Dividendi incassati: poco meno di duecentomila euro, da spendere
nel potenziamento del servizio di raccolta differenziata dei
rifiuti, a far data dal 2007.
Ad illustrare i dettagli dell’operazione, i vertici della
delegazione cassanese che ieri mattina, a Lamezia, ha
presenziato all’incontro istituzionale: il primo cittadino
Gianluca Gallo e l’assessore municipale all’ambiente, Roberto
Bruno. Spiega l’assessore: <<Siamo orgogliosi del risultato
ottenuto, perché la nostra idea progettuale è stata valutata con
un buon punteggio, che ci ha permesso di collocarci abbastanza
in alto nella graduatoria degli ammessi>>. Per capire, qualche
numero: il bando, aperto alla partecipazione di tutti i comuni
calabresi, ha fatto registrare l’adesione di circa il 70% di
loro.

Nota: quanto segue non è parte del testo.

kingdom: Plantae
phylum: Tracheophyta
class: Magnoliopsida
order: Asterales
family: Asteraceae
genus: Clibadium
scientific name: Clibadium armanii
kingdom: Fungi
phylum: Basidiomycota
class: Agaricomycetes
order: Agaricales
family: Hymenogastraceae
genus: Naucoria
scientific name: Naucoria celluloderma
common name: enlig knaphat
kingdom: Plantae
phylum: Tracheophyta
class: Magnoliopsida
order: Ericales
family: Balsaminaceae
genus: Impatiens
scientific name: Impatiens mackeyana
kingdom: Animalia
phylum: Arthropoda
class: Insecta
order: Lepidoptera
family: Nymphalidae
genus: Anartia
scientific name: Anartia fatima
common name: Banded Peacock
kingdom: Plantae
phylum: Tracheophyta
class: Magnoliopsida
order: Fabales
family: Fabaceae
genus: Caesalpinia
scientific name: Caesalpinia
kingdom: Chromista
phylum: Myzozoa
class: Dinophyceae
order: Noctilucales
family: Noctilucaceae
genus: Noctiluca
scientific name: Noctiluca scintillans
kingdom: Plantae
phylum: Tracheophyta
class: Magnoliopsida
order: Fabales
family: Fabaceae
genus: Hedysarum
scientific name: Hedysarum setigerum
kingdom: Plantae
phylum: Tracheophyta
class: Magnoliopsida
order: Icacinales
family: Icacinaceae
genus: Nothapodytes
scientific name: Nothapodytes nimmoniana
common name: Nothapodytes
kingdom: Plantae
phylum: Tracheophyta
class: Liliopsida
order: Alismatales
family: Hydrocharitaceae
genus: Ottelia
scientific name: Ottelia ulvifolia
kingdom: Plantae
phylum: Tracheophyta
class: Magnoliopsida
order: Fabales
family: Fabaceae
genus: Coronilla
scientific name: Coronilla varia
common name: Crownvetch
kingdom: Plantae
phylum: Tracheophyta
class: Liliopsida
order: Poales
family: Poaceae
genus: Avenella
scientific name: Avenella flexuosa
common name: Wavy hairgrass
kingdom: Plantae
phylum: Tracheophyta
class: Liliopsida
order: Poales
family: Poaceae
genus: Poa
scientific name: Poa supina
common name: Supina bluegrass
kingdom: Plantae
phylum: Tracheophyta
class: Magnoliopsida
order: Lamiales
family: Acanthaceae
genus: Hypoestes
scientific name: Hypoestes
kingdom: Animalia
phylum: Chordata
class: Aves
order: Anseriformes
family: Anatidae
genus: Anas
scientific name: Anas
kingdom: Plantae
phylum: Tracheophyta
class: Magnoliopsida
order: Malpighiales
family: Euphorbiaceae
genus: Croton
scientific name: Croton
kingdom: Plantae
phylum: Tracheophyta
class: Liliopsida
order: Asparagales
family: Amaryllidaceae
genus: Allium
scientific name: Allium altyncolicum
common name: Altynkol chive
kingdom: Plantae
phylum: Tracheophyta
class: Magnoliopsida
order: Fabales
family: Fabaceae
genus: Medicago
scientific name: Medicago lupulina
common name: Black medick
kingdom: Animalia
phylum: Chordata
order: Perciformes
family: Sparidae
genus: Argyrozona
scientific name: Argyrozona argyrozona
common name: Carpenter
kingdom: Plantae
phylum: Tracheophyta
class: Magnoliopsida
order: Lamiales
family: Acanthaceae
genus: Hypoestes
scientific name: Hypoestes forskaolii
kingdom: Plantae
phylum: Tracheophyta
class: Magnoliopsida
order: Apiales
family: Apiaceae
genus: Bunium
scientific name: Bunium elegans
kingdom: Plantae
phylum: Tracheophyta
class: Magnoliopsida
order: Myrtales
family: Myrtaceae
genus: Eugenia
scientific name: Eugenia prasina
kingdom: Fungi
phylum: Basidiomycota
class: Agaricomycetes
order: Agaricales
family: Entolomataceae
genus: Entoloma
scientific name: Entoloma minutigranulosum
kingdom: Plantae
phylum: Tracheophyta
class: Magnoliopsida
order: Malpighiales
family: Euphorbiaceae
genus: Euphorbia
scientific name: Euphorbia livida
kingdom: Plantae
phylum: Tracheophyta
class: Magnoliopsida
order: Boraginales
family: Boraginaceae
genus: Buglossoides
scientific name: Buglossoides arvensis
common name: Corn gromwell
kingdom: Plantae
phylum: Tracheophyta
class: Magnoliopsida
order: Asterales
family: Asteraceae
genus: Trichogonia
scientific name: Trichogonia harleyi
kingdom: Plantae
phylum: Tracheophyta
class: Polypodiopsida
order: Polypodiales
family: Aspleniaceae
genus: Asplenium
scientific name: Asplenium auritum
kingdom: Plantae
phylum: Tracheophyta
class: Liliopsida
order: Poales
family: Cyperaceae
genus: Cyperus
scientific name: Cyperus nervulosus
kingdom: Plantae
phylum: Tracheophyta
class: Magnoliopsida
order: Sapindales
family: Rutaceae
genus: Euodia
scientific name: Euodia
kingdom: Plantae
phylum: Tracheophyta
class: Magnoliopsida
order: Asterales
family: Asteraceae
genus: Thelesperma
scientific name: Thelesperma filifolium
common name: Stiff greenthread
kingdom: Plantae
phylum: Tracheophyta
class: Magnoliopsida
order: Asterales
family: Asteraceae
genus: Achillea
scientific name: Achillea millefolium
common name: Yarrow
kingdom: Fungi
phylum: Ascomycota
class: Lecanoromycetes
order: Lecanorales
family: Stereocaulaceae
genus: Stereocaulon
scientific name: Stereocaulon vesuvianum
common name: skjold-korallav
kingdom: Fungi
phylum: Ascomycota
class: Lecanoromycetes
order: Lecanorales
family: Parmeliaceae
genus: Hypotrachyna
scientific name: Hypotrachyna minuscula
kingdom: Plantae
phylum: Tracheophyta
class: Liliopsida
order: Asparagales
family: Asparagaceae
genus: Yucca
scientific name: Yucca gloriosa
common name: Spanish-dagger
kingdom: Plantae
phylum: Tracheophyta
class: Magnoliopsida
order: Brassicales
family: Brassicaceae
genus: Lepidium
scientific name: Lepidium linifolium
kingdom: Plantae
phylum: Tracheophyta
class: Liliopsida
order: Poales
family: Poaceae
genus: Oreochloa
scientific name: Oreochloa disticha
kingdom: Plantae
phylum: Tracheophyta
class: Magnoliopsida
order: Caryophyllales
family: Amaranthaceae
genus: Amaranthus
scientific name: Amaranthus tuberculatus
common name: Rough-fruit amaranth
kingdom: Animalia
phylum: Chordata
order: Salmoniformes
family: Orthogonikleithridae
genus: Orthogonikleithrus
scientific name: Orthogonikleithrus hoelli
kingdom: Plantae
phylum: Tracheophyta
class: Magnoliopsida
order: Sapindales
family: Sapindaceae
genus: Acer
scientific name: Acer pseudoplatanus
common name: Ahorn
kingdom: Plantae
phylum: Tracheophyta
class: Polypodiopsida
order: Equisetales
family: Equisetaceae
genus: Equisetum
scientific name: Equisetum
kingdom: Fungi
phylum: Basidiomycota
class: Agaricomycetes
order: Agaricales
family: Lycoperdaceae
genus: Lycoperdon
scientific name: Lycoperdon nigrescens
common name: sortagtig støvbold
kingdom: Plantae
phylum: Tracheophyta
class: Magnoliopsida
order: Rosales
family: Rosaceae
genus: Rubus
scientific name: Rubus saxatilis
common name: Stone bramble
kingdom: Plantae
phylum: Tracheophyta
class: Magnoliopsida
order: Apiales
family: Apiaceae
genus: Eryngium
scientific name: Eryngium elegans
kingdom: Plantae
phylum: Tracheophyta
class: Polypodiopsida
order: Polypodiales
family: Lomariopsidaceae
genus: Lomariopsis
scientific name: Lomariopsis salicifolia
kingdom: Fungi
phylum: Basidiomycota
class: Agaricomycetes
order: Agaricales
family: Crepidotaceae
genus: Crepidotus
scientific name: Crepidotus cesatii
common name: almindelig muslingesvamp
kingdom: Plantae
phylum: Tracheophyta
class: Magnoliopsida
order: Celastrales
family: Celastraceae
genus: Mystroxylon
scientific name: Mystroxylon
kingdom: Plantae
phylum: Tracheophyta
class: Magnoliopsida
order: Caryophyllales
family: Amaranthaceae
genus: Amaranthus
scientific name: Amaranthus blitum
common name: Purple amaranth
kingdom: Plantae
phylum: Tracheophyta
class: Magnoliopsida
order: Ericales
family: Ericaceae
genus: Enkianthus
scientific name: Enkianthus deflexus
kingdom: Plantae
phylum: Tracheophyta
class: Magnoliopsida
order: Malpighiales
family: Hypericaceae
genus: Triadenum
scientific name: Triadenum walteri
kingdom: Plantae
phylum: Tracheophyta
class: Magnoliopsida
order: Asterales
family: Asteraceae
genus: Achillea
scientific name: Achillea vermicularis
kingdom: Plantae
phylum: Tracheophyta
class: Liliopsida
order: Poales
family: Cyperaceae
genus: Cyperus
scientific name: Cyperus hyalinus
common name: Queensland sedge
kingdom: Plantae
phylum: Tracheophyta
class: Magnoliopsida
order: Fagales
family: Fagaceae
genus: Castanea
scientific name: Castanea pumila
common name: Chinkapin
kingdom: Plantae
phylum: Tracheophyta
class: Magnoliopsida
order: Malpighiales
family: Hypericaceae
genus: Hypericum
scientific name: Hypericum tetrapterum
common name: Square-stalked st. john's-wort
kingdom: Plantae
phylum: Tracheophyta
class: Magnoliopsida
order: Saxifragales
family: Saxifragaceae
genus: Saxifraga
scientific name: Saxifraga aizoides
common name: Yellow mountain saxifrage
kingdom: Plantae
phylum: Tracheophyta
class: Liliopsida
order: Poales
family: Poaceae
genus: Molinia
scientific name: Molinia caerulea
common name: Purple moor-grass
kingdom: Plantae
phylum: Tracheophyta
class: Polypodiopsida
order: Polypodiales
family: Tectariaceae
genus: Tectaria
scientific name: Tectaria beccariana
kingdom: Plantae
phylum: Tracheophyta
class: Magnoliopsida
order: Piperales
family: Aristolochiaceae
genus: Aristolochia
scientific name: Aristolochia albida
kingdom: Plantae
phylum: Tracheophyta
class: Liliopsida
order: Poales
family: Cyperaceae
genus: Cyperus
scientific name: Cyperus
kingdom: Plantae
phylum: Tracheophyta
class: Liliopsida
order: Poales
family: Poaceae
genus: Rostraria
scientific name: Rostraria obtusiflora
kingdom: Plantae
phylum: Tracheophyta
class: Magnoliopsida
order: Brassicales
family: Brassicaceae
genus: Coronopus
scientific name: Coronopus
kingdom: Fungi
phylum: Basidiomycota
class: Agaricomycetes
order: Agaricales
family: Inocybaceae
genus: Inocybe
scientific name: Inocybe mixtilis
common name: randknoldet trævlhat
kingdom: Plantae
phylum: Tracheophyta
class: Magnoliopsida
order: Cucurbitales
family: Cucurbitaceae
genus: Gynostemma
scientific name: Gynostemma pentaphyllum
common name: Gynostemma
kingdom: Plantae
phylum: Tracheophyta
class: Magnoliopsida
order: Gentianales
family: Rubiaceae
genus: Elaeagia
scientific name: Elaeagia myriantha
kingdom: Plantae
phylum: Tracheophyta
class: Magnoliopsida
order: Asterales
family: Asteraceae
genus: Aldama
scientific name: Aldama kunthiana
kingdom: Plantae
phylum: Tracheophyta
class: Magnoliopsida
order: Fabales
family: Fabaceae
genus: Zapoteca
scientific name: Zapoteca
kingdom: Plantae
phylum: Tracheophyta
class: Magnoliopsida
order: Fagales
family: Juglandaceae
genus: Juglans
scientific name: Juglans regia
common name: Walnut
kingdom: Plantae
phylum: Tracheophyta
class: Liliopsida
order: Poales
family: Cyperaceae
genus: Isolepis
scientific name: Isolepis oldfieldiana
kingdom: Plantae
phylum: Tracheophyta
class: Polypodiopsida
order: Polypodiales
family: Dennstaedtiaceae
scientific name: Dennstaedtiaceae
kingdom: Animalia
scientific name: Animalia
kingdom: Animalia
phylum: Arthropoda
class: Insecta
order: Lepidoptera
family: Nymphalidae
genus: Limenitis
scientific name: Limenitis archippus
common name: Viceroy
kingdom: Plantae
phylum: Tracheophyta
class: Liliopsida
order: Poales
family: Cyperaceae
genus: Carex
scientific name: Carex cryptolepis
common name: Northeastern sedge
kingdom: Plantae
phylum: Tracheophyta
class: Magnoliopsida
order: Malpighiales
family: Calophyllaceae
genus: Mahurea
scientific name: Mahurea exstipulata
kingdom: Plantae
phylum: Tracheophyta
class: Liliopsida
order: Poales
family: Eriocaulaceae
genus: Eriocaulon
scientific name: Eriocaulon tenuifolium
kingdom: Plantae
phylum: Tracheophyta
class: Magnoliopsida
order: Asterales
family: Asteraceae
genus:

Tra chi non ha partecipato, nomi di città illustri, quali
Rossano e Corigliano. Un’ulteriore scrematura è venuta dalla
procedura di valutazione dei progetti. Cassano ha visto promossa
la propria scheda, premiata con un finanziamento di 173.000
euro. Come saranno impiegati? <<Per potenziare il servizio di
raccolta della differenziata>>, puntualizza Bruno. <<Con
l’indispensabile collaborazione dei cittadini, faremo in modo
che vetro, alluminio e plastica, cessino d’essere dei rifiuti,
per divenire invece delle ricchezze>>. Stando alle intenzioni,
il servizio dovrebbe essere effettuato a domicilio, porta a
porta, a partire dal 2007. obiettivo dichiarato: <<Migliorare la
qualità della vita – aggiunge Bruno – ed elevare l’incidenza
della differenziata>>. Oggi ferma al 12%, sia pur sopra la media
regionale, ma destinata a varcata, nel volgere dei prossimi
sedici mesi, almeno la soglia del 30%. Un traguardo, si
ipotizza, che potrebbe successivamente portare ad una riduzione
premiale delle tariffe attualmente in vigore.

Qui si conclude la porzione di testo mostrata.